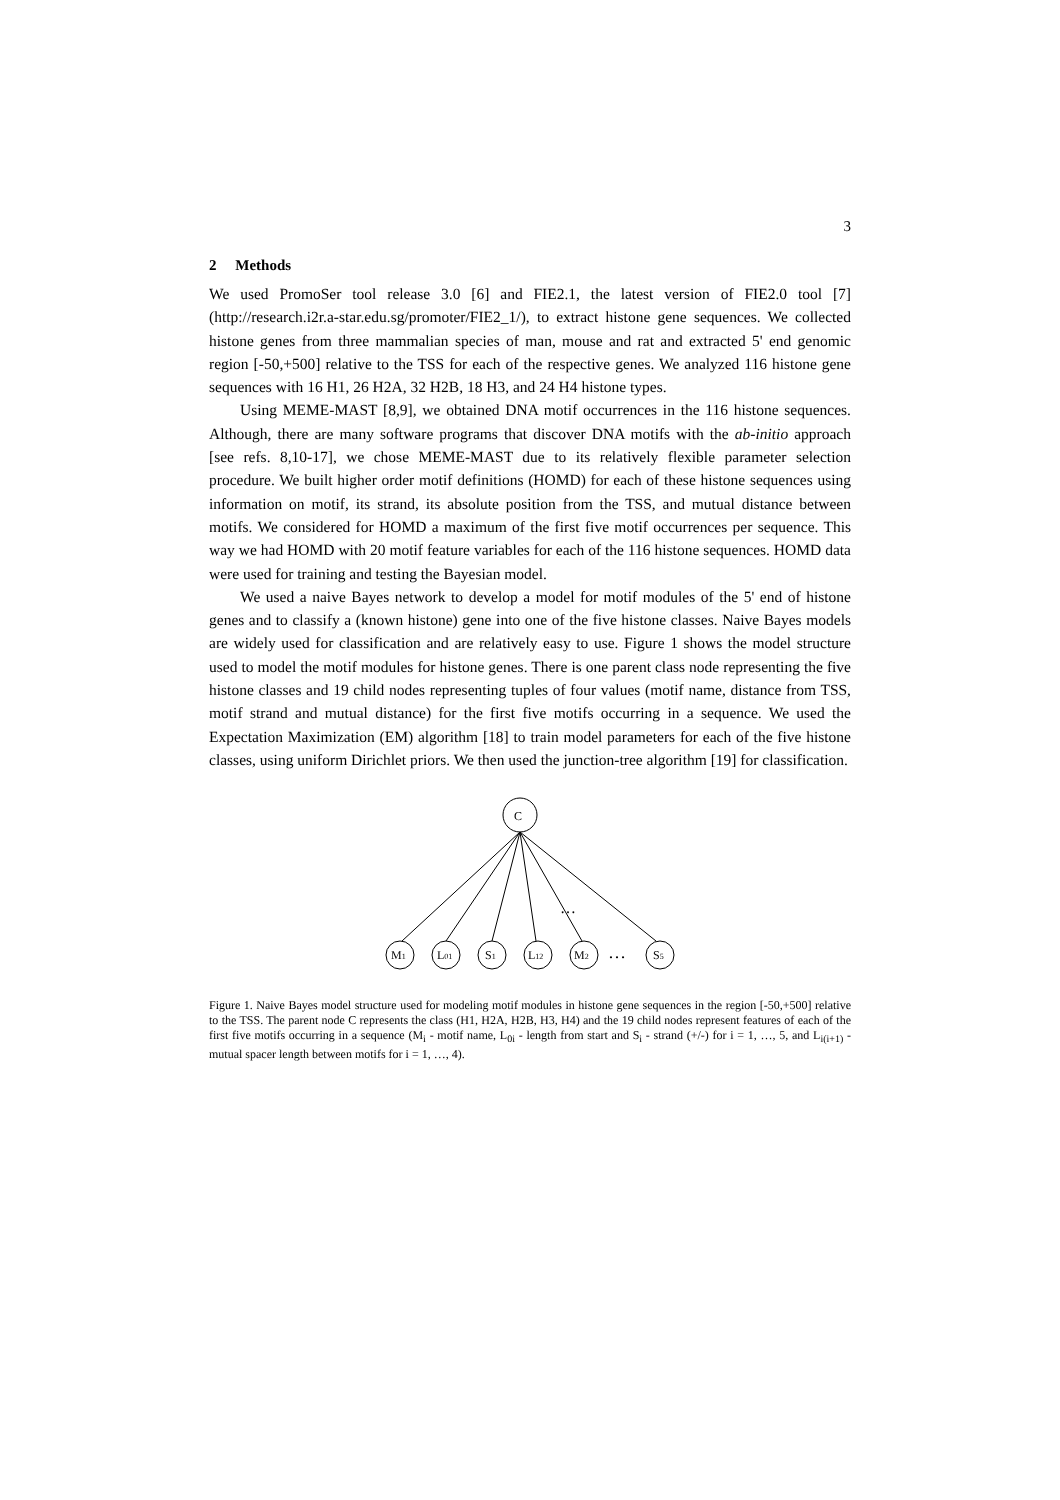3
2 Methods
We used PromoSer tool release 3.0 [6] and FIE2.1, the latest version of FIE2.0 tool [7] (http://research.i2r.a-star.edu.sg/promoter/FIE2_1/), to extract histone gene sequences. We collected histone genes from three mammalian species of man, mouse and rat and extracted 5' end genomic region [-50,+500] relative to the TSS for each of the respective genes. We analyzed 116 histone gene sequences with 16 H1, 26 H2A, 32 H2B, 18 H3, and 24 H4 histone types.
Using MEME-MAST [8,9], we obtained DNA motif occurrences in the 116 histone sequences. Although, there are many software programs that discover DNA motifs with the ab-initio approach [see refs. 8,10-17], we chose MEME-MAST due to its relatively flexible parameter selection procedure. We built higher order motif definitions (HOMD) for each of these histone sequences using information on motif, its strand, its absolute position from the TSS, and mutual distance between motifs. We considered for HOMD a maximum of the first five motif occurrences per sequence. This way we had HOMD with 20 motif feature variables for each of the 116 histone sequences. HOMD data were used for training and testing the Bayesian model.
We used a naive Bayes network to develop a model for motif modules of the 5' end of histone genes and to classify a (known histone) gene into one of the five histone classes. Naive Bayes models are widely used for classification and are relatively easy to use. Figure 1 shows the model structure used to model the motif modules for histone genes. There is one parent class node representing the five histone classes and 19 child nodes representing tuples of four values (motif name, distance from TSS, motif strand and mutual distance) for the first five motifs occurring in a sequence. We used the Expectation Maximization (EM) algorithm [18] to train model parameters for each of the five histone classes, using uniform Dirichlet priors. We then used the junction-tree algorithm [19] for classification.
C
M1
L01
S1
L12
M2
S5
…
…
Figure 1. Naive Bayes model structure used for modeling motif modules in histone gene sequences in the region [-50,+500] relative to the TSS. The parent node C represents the class (H1, H2A, H2B, H3, H4) and the 19 child nodes represent features of each of the first five motifs occurring in a sequence (M<sub>i</sub> - motif name, L<sub>0i</sub> - length from start and S<sub>i</sub> - strand (+/-) for i = 1, …, 5, and L<sub>i(i+1)</sub> - mutual spacer length between motifs for i = 1, …, 4).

§ Work required
Retype the entries above exactly, starting at their first line and ending with the line that holds "We used PromoSer"; pictures stay out.

§ Answer
3
2 Methods
We used PromoSer tool release 3.0 [6] and FIE2.1, the latest version of FIE2.0 tool [7] (http://research.i2r.a-star.edu.sg/promoter/FIE2_1/), to extract histone gene sequences. We collected histone genes from three mammalian species of man, mouse and rat and extracted 5' end genomic region [-50,+500] relative to the TSS for each of the respective genes. We analyzed 116 histone gene sequences with 16 H1, 26 H2A, 32 H2B, 18 H3, and 24 H4 histone types.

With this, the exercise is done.